Build audit trails now. The draft requires tamper-evident logs recording agent identity, action, authorization decision, and timestamp. If you're not logging this today, start. It's the one thing every compliance framework will ask for regardless of jurisdiction.
Where this goes from here
This is draft-00. It will evolve. The Security Considerations and Privacy Considerations sections are both marked "TODO," which tells you how early this is. But the architectural choices are sound, and the authors (from AWS, Zscaler, Ping Identity, and Defakto Security) bring the kind of identity and protocol expertise that makes the composition of existing standards credible rather than naive.
The more interesting question is adoption timeline. IETF standards move slowly. The EU AI Act's high-risk system requirements take effect on August 2, 2026. MCP, A2A, and other agent protocols are shipping now.
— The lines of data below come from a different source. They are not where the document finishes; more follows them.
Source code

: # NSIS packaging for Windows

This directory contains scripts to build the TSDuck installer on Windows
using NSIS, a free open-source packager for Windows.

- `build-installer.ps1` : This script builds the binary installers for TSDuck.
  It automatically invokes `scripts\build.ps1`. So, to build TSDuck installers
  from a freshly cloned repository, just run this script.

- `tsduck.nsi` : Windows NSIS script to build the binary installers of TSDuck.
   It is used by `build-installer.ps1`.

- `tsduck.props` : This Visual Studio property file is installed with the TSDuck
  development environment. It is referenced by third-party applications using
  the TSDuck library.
There's a real risk that the industry builds its own fragmented identity layer before the standards catch up.
The draft acknowledges this tension in its introduction: "many of these efforts develop solutions in isolation, often reinventing existing mechanisms unaware of applicable prior art." That's a polite way of saying: everyone is building their own agent auth, and most of it is worse than what already exists.
The IETF draft is the first credible attempt to bring agent identity into the existing standards ecosystem rather than building a parallel one. Its core insight, that agents are workloads, is correct and consequential. Its scope, authentication and authorization only, is appropriately bounded.
What sits above that layer, the runtime governance that decides whether a properly-authenticated, properly-authorized agent should actually be allowed to do what it's about to do, is a different problem. It's the problem we're working on. But it's a much easier problem to solve when the identity layer beneath it is built on real standards rather than API keys and hope.